##### ИСХОДНЫЙ ТЕКСТ

Командование германо-австрийской коалиции на Украине строило далекоидущие планы по захвату украинских территорий. Наиболее важным операционным направлением считалось: Харьковская губерния — Донбасс — Донская область. Высший совет коалиции требовал от генералов Линзингена[89], Эйхгорна[90], Грёнера[91] и Кнерцера[92] в кратчайшие сроки овладеть этими районами. С севера на юг двигались: 41-й, 22-й, 27-й и 1-й резервный германские корпуса, а также 25-й и 27-й австро-венгерские. На фронте Бахмач, Полтава, Кременчуг, Екатеринослав наступление вели наиболее сильные корпуса — 22-й, 27-й и 1-й резервный; они нацеливались на Харьков, Луганск, Ростов-на-Дону...
Для объединения находившихся на Украине красных отрядов и для организации более планомерных боевых действий против германо-австрийских интервентов 4 марта было образовано Главное командование советских войск со штабом в Харькове. Руководить всеми частями Красной армии был поставлен В. А. Антонов-Овсеенко.
В Донбассе в остросложившейся обстановке сам собой возник Чрезвычайный штаб обороны. В него вошли председатель Совета народных комиссаров Донецко-Криворожской республики Артём, Ворошилов, заместитель наркома по военным делам ДКСР Николай Руднев и другие известные донбасские большевики. Штабу предстояло в срочном порядке заняться формированием вооружённых отрядов рабочих.
По совету Артёма Ворошилов отправился из Харькова в Луганск для организации боевых дружин. Там Клима хорошо знали, там он был своим. Организованная под его началом летом 1917 года Красная гвардия продолжала существовать в городе. В отсутствие Ворошилова её возглавлял его друг и соратник Александр Пархоменко.
Прибыв в Луганск, Ворошилов обратился с воззванием к рабочим Донбасса:
«Грозный час настал! Немецкие белогвардейцы под ликующий вой российской буржуазии двинулись на нашу дорогую, нашей собственной кровью омытую Российскую Советскую Федеративную Социалистическую Республику. Нашей революции, нашим завоеваниям грозит смертельная опасность. Немецкая буржуазия идёт спасать буржуазию российскую. Международный капитал ставит своей целью задушить международный пролетариат, а для этого буржуазии необходимо во что бы то ни стало раздавить, уничтожить красный социалистический пролетариат России.
Товарищи! В нас самих решение своей судьбы. От нас зависит спасти свою социалистическую родину и тем самым ускорить международную начавшуюся социалистическую революцию. Враг ещё силён и движется по всем направлениям. Нашему Донецкому бассейну грозит непосредственная опасность со стороны Киева, где уже воцаряются немецкие банды под руководством петлюр, винниченок и прочих предателей украинского народа.
Товарищи! Все, кому дороги идеалы пролетариата, все, кто ценит пролитую кровь наших братьев за освобождение России, все, кому дорог международный социализм, освобождающий человечество, все до единого — к оружию! С оружием в руках стройными железными рядами ударим на врагов труда, на трутней, на белогвардейцев немецких, великорусских и украинских.

##########
##### ПРИВЕДЁННЫЕ СТРОКИ

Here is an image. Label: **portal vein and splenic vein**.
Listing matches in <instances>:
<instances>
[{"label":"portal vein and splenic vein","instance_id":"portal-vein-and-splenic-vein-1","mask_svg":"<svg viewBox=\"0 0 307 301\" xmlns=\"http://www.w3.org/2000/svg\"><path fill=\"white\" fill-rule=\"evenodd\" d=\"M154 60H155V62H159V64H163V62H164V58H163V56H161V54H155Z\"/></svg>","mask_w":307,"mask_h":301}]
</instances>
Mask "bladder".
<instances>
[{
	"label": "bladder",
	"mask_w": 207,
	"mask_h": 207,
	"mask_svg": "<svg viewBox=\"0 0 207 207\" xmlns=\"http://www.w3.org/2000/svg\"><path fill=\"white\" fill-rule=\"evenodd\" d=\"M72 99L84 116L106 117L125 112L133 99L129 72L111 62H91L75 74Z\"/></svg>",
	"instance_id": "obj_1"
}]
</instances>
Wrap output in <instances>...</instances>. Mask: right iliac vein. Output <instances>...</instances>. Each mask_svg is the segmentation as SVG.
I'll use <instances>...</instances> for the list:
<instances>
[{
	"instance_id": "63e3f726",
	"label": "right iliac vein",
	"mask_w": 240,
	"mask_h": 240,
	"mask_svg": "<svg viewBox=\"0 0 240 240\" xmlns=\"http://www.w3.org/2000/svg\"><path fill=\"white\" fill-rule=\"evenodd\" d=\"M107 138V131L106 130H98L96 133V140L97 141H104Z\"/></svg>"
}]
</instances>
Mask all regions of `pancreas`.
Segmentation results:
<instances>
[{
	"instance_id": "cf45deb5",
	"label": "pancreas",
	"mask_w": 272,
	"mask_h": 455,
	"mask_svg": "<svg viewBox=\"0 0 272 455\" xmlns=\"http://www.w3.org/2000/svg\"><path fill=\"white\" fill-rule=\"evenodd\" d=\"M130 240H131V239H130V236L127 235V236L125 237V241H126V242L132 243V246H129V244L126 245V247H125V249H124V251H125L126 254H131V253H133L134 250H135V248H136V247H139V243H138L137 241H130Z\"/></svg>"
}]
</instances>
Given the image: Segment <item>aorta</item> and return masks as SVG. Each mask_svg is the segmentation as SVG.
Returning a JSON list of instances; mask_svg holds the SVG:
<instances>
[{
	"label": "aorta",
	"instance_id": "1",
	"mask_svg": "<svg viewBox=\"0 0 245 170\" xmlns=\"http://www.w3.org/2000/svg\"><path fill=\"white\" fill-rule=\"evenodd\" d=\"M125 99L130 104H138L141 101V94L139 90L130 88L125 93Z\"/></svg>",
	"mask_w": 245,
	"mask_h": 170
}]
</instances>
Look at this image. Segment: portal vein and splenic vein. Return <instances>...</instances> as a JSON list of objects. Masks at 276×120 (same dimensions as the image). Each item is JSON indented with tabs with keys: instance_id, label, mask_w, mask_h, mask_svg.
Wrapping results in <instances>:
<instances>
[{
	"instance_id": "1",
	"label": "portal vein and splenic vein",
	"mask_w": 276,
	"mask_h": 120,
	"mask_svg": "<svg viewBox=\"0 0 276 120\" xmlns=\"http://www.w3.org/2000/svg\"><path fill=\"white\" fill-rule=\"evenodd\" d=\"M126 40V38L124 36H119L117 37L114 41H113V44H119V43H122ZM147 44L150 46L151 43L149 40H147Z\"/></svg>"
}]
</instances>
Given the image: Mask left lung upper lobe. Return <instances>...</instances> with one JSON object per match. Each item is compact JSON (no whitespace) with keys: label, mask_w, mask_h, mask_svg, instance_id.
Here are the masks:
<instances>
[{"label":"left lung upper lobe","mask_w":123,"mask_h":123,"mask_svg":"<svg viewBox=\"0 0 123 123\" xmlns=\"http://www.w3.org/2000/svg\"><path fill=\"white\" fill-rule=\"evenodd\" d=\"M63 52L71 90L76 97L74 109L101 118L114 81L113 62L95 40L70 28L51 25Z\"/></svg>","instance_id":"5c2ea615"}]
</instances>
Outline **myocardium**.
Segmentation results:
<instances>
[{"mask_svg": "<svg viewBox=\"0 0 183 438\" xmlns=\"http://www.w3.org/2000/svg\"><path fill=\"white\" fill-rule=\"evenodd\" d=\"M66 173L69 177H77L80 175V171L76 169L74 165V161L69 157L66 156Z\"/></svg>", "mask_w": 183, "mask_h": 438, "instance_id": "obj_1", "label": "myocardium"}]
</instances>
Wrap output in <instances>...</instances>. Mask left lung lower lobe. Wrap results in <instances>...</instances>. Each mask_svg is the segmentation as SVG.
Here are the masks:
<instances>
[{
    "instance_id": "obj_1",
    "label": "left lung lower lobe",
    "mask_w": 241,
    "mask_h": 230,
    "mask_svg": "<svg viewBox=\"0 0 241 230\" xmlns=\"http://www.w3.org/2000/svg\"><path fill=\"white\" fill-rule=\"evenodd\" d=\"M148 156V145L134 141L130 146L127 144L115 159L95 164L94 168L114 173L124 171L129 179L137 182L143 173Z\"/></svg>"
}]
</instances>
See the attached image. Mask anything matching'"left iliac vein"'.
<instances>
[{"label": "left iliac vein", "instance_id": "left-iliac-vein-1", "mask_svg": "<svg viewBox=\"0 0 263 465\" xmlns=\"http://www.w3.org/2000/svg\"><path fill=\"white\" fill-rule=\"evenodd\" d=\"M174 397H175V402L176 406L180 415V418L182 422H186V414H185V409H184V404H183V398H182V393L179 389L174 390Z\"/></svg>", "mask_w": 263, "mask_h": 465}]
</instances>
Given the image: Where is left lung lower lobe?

##########

### УСЛОВИЯ ЗАДАНИЯ
1. Отберите все строки, в которых есть слово «output», с учётом регистра букв.
2. Продолжите, пожалуйста, текст об обороне Донбасса от германо-австрийских интервентов, начав сразу после его последнего предложения.

### ИТОГОВЫЕ ОТВЕТЫ
1.
Wrap output in <instances>...</instances>. Mask: right iliac vein. Output <instances>...</instances>. Each mask_svg is the segmentation as SVG.
Wrap output in <instances>...</instances>. Mask left lung lower lobe. Wrap results in <instances>...</instances>. Each mask_svg is the segmentation as SVG.

2.
За нами правда! В нас сила! Мы победим!
Да здравствует святая беспощадная борьба с вековыми угнетателями!
Да здравствует международная революция!
Да здравствует социализм!»[93]
12 марта в Луганск пришло известие о смене столицы России. Отныне столицей РСФСР становилась Москва.
Клим вместе с Александром Яковливичем Пархоменко приступил к формированию 1-го Луганского социалистического отряда. Основой его стали литейщики, крановщики, слесари заводов Гартмана, патронного и железнодорожных мастерских.
То, как это происходило, ярко описал Алексей Николаевич Толстой в книге «Хлеб. Оборона Царицына». Приведу в пересказе небольшой отрывок из неё.
...Выдался тёплый мартовский день. В тот день верстах в двухстах на запад от станицы Нижне-Чирской, в степном Луганске, хозяйничала ранняя весна. На его окраинах и в рабочих посёлках стояли, как и в станице, те же мазаные хаты в три окошечка, но уже без скирд хлеба в просторных огородах, радостно кричали грачи над гнёздами...
На машиностроительном заводе Гартмана шёл митинг.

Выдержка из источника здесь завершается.